Katmanlar Şehri: İstanbul’un Belleği ve Unutma Biçimleri

İstanbul, yalnızca bir şehir değil, aynı zamanda bir hafıza mekânıdır. Her köşesinde üst üste binen dönemler, birbirinin üzerine yazılmış hikâyeler ve kimi zaman tamamen silinmiş izler saklar. Bu yüzden İstanbul’u anlamak, onun katmanlarını okumakla mümkündür. Ancak bu katmanlar, yalnızca tarihsel süreklilikten ibaret değildir; aynı zamanda unutma pratikleriyle de şekillenir.

Bir başka deyişle, İstanbul hem hatırlatan hem de unutturan bir şehirdir.

Katmanların Coğrafyası

Boğazın kıyısından surların içlerine, Galata sırtlarından Üsküdar tepelerine kadar şehir, farklı zamanların coğrafi izlerini taşır. Roma’nın hipodromu, Bizans’ın sur kapıları, Osmanlı’nın hanları, Cumhuriyet’in apartmanları… Hepsi bugün hâlâ İstanbul’da bulunabilir, ama çoğu zaman görünmezleşmiş bir biçimde.

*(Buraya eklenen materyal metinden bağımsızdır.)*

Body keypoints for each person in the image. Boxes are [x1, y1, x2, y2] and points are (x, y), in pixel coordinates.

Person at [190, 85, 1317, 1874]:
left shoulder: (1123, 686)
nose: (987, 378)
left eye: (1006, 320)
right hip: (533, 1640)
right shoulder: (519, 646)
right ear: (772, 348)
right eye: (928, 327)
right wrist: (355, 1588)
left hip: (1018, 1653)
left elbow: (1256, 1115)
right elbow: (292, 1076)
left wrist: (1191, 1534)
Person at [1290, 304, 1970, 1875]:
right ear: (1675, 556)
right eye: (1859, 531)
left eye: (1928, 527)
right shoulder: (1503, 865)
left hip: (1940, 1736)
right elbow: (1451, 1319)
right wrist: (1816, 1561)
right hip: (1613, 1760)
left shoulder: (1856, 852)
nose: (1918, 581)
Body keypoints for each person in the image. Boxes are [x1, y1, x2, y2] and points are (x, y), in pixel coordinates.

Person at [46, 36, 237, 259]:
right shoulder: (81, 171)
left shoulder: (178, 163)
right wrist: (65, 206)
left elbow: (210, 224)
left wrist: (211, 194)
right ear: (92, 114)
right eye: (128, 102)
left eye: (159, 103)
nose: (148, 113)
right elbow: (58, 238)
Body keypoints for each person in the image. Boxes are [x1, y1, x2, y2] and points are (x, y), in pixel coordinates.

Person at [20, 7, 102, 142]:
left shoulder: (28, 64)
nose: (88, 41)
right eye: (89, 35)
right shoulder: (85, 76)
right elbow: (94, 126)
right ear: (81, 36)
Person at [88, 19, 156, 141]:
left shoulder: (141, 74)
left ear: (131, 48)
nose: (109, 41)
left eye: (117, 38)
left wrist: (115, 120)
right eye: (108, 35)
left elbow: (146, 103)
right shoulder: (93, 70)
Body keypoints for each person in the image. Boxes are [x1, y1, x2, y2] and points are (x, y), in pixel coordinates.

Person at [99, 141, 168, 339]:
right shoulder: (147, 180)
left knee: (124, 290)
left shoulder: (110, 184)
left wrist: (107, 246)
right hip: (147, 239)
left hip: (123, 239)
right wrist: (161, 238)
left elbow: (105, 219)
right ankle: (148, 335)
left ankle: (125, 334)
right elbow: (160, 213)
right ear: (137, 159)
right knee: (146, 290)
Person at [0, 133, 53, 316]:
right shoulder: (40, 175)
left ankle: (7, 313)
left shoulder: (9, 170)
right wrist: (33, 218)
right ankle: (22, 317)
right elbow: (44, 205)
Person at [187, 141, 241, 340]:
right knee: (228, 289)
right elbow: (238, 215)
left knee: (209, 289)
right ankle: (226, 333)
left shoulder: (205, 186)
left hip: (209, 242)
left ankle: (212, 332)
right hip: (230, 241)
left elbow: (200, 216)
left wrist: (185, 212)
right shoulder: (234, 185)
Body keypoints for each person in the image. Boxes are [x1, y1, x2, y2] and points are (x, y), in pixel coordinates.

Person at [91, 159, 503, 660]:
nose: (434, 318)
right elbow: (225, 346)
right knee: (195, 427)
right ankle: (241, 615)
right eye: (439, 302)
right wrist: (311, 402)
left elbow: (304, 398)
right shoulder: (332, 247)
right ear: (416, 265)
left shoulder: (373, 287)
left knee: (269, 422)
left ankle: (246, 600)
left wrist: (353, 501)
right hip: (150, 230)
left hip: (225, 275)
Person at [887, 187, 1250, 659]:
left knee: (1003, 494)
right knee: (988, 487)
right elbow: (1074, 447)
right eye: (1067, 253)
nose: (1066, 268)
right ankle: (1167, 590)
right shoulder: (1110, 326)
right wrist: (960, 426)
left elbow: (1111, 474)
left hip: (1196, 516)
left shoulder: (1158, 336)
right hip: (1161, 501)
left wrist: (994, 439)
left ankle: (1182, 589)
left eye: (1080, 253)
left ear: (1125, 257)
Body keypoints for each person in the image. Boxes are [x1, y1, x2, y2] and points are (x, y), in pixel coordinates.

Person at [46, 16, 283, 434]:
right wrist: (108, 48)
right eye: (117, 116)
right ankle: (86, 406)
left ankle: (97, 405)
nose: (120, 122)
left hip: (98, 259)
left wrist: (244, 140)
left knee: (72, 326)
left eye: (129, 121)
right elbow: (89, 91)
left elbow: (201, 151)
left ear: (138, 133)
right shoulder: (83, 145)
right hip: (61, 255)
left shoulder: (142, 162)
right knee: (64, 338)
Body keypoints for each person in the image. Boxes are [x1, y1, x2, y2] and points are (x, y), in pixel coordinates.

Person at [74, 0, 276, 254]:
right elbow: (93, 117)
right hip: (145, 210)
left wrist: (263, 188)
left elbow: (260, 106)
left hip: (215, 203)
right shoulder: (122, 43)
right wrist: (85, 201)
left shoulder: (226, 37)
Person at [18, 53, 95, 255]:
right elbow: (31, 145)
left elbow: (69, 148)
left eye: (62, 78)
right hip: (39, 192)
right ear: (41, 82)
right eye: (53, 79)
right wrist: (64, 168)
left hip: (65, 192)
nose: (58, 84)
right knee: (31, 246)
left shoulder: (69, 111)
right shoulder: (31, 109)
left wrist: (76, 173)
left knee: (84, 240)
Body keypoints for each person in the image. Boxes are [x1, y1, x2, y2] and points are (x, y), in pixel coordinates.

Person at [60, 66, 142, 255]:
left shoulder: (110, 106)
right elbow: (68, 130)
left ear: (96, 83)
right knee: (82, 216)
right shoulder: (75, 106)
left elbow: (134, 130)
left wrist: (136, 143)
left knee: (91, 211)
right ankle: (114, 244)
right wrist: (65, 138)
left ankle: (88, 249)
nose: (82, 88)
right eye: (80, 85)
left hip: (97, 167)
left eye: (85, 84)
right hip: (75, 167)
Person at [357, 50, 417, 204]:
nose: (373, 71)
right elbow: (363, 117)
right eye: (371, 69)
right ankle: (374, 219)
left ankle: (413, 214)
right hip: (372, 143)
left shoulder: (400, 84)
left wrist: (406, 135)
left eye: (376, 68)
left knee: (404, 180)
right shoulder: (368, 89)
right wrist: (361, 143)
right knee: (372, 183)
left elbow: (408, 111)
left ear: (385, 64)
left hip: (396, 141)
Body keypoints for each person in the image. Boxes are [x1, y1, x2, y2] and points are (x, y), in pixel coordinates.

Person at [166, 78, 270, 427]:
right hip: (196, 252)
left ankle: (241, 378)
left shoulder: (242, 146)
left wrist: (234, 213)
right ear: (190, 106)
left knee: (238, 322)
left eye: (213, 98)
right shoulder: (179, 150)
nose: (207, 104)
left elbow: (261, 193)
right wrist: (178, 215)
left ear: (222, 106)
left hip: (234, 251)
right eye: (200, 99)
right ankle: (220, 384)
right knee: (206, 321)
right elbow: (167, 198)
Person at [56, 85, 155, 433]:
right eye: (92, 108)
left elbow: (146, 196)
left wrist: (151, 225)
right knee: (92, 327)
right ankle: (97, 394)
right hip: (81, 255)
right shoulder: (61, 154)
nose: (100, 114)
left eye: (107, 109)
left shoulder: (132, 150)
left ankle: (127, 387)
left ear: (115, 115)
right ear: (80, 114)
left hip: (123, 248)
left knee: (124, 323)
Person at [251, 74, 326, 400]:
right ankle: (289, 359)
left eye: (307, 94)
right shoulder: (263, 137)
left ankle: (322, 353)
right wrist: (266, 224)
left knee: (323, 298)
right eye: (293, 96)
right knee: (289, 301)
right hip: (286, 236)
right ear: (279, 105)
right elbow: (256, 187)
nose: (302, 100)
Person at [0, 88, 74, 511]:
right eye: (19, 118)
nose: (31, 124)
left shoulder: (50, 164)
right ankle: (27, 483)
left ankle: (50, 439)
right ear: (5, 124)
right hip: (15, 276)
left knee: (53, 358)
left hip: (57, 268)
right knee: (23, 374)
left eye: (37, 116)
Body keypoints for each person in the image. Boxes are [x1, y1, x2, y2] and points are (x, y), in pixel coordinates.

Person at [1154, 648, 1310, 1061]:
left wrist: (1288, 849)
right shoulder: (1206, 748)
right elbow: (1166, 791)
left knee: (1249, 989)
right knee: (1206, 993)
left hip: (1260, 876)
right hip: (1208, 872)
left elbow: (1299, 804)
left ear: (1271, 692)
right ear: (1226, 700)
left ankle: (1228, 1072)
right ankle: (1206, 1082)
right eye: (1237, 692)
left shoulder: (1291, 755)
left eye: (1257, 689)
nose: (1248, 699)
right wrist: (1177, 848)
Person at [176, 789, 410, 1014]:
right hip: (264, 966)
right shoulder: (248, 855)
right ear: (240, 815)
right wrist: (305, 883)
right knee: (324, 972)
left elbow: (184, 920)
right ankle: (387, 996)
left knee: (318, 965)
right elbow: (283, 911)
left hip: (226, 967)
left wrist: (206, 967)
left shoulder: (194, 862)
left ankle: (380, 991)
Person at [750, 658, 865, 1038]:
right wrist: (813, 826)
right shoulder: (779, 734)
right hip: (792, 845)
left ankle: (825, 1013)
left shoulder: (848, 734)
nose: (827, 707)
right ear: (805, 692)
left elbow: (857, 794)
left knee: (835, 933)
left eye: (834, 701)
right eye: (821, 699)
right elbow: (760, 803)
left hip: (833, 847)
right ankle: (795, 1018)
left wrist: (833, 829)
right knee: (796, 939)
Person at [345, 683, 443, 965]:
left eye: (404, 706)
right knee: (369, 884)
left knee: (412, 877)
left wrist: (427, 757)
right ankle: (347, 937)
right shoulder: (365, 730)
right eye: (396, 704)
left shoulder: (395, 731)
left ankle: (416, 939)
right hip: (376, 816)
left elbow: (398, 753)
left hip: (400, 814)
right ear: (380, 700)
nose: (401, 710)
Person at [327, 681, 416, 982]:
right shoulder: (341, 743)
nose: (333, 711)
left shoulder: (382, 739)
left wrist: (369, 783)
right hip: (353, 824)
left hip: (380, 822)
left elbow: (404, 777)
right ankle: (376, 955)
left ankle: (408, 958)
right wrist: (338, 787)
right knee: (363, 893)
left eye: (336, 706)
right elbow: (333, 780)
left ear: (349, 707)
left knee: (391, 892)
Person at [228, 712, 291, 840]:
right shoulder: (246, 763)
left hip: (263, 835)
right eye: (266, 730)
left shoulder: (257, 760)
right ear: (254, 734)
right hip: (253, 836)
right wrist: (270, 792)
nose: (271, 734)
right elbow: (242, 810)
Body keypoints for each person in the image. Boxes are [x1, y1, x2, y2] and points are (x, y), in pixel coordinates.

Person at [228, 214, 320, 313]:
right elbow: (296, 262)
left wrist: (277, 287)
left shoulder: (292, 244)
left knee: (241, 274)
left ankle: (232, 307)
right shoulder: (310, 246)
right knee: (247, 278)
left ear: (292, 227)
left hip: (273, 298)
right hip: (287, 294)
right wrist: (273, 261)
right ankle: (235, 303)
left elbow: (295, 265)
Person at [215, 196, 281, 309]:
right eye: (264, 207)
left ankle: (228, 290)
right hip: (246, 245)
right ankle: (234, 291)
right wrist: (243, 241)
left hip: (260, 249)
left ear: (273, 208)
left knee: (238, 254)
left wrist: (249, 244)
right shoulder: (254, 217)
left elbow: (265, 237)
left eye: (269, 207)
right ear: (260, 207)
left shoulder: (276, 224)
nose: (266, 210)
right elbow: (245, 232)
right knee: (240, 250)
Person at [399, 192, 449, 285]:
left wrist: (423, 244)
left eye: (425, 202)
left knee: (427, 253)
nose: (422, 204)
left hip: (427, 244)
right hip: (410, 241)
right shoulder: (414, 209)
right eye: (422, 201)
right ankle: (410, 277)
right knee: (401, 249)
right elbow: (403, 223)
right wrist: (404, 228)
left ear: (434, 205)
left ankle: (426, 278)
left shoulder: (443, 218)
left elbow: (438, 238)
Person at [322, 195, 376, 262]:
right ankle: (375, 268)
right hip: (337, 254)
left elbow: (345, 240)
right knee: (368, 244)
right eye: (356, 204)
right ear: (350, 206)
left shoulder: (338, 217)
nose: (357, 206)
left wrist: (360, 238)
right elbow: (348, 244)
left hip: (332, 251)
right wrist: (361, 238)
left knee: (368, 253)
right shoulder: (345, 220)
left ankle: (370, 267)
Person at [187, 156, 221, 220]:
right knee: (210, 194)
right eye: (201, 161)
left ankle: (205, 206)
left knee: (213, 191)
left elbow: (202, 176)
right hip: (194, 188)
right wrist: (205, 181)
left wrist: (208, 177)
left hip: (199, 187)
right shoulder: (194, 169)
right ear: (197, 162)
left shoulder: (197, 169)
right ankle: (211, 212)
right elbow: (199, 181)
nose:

Bir apartmanın zemininde fark edilmeyen mermer bir sütun, Karaköy’de bir dükkânın bodrumunda kalmış Bizans duvarı ya da Yenikapı’da metro kazılarında ortaya çıkan batıklar… İstanbul’un her köşesinde bir arkeolojik süreksizlik vardır. Kent sürekli kendini yeniden üretirken, geçmişin katmanlarını kısmen korur, kısmen siler.

Hatırlama Biçimleri

Peki İstanbul bize neleri hatırlatıyor?

  • Anıtlar ve semboller üzerinden hatırlatma: Ayasofya, Topkapı Sarayı ya da Galata Kulesi gibi yapıların her dönemde yeniden işlevlendirilmesi, şehrin belleğini canlı tutan simgesel hareketlerdir. 
  • Kolektif pratikler üzerinden hatırlatma: Bayram kutlamaları, pazar ritüelleri, Boğaz’da balık tutmak ya da Kariye’de freskleri görmek gibi gündelik deneyimler hafızanın sürekliliğini sağlar. 
  • Yıkıntılar üzerinden hatırlama: Kasımpaşa’daki eski tersane kalıntıları ya da Yedikule bostanlarının kenarında duran taş duvarlar, şehri hatırlamanın daha sessiz yollarını oluşturur. 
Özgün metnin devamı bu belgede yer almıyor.